Ingevolge 25.1.2 van de planregels mag in afwijking van het bepaalde bij de andere bestemmingen binnen een afstand van 100 m van de molen niet hoger worden gebouwd dan de hoogte van de onderste punt van de verticaal staande molenwiek; binnen een afstand van 100 m tot 400 m van de molen niet hoger worden gebouwd dan 1/30 van de afstand tussen het bouwwerk en de hoogte van de onderste punt van de verticaal staande molenwiek.
Ingevolge artikel 25.1.3 kan, voor zover hier van belang, het college van burgemeester en wethouders ontheffing verlenen van het bepaalde in artikel 25.1.2 voor het bouwen overeenkomstig het bepaalde in de andere bestemmingen, mits ten behoeve van de Kikkermolen advies is verkregen van de gemeente Leiden.
2.11. Zoals gesteld wordt in de toelichting bij de SVBP 2008, kan aan een dubbelbestemming behoefte bestaan als ruimtelijk relevante belangen moeten worden veilig gesteld, die niet of onvoldoende met een bestemming kunnen worden gewaarborgd. De Afdeling overweegt dat de raad zich in redelijkheid op het standpunt heeft kunnen stellen dat een dubbelbestemming ter bescherming van de ecologische waarden niet nodig is, omdat het plan geen ontwikkelingen mogelijk maakt waarvan een negatief effect op de Provinciale Ecologische Hoofdstructuur kan worden verwacht.

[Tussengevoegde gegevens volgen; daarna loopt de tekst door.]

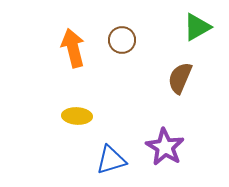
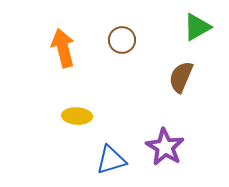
orange arrow: moved 10 px left
brown semicircle: moved 1 px right, 1 px up
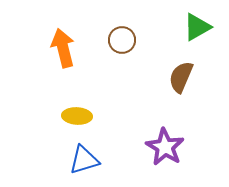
blue triangle: moved 27 px left
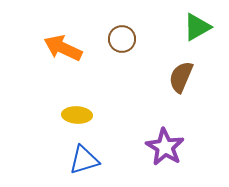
brown circle: moved 1 px up
orange arrow: rotated 51 degrees counterclockwise
yellow ellipse: moved 1 px up
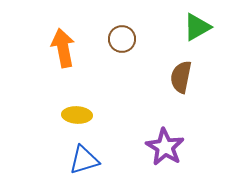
orange arrow: rotated 54 degrees clockwise
brown semicircle: rotated 12 degrees counterclockwise
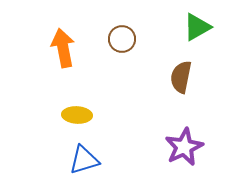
purple star: moved 19 px right; rotated 15 degrees clockwise
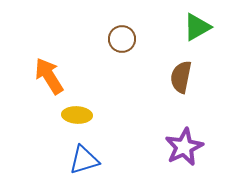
orange arrow: moved 14 px left, 28 px down; rotated 21 degrees counterclockwise
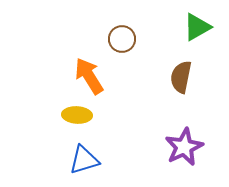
orange arrow: moved 40 px right
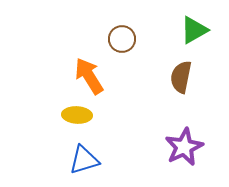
green triangle: moved 3 px left, 3 px down
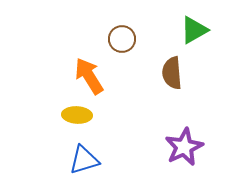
brown semicircle: moved 9 px left, 4 px up; rotated 16 degrees counterclockwise
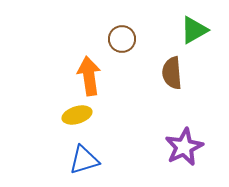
orange arrow: rotated 24 degrees clockwise
yellow ellipse: rotated 20 degrees counterclockwise
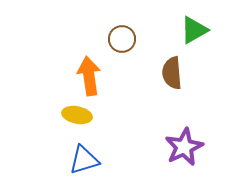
yellow ellipse: rotated 28 degrees clockwise
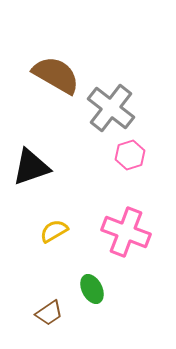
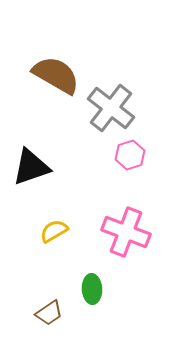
green ellipse: rotated 24 degrees clockwise
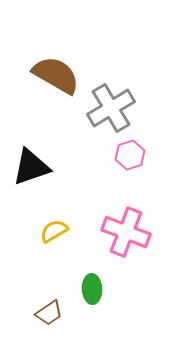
gray cross: rotated 21 degrees clockwise
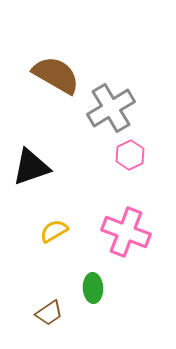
pink hexagon: rotated 8 degrees counterclockwise
green ellipse: moved 1 px right, 1 px up
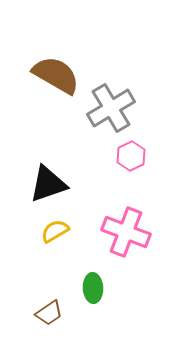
pink hexagon: moved 1 px right, 1 px down
black triangle: moved 17 px right, 17 px down
yellow semicircle: moved 1 px right
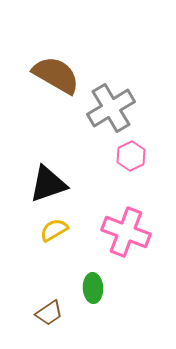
yellow semicircle: moved 1 px left, 1 px up
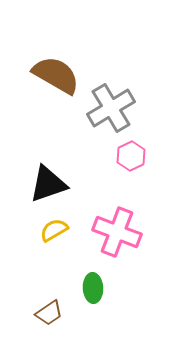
pink cross: moved 9 px left
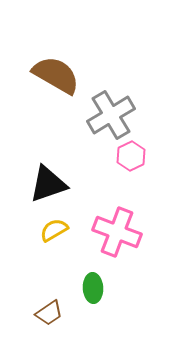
gray cross: moved 7 px down
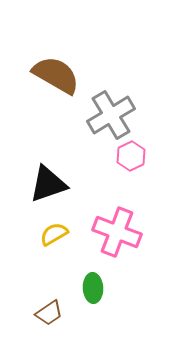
yellow semicircle: moved 4 px down
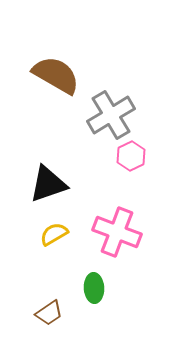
green ellipse: moved 1 px right
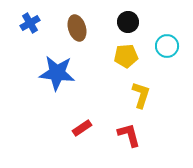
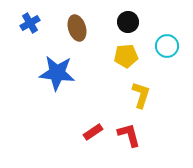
red rectangle: moved 11 px right, 4 px down
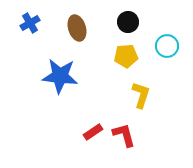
blue star: moved 3 px right, 3 px down
red L-shape: moved 5 px left
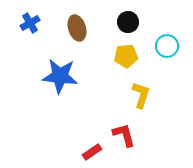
red rectangle: moved 1 px left, 20 px down
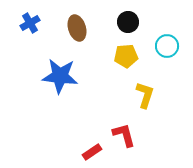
yellow L-shape: moved 4 px right
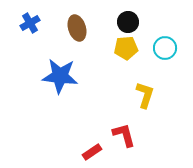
cyan circle: moved 2 px left, 2 px down
yellow pentagon: moved 8 px up
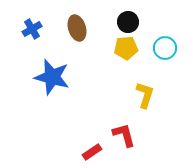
blue cross: moved 2 px right, 6 px down
blue star: moved 8 px left, 1 px down; rotated 9 degrees clockwise
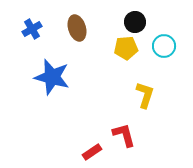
black circle: moved 7 px right
cyan circle: moved 1 px left, 2 px up
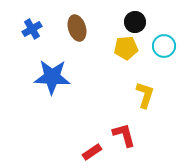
blue star: rotated 12 degrees counterclockwise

2.11.1. De voor "Bos" aangewezen gronden zijn mede bestemd voor beeldbepalend/monumentaal (openbaar) groen en de instandhouding en bescherming van bouwwerken met monumentale en cultuurhistorische waarde. In aanmerking nemend dat de cultuurhistorische waarden tevens door de aanwijzing als rijksmonument worden beschermd heeft de raad zich in redelijkheid op het standpunt mogen stellen dat nadere bescherming door het opnemen van een dubbelbestemming "waarde-cultuurhistorie" voor de gronden met de bestemming "Bos" niet noodzakelijk is.
2.11.2. Binnen de bestemming "Groen" zijn geen voorschriften gesteld ter bescherming van de cultuurhistorische waarden van de gronden binnen het rijksmonument. Niet is gebleken dat onderzoek is verricht naar de noodzaak van bescherming van de cultuurhistorische waarden voor deze gronden, met name gelegen in de zichtlijnen, in aanvulling op de bescherming van de Monumentenwet 1988. Door de raad is ter zitting aangegeven dat ten aanzien van de bestemming "Groen", voor zover gelegen binnen het rijksmonument bij nader inzien nadere bescherming had moeten worden opgenomen. De conclusie is dat hetgeen [appellant sub 1] en anderen hebben aangevoerd aanleiding geeft voor het oordeel dat het bestreden besluit in zoverre in strijd is genomen met de op grond van artikel 3:2 van de Awb bij het voorbereiden van een besluit te betrachten zorgvuldigheid.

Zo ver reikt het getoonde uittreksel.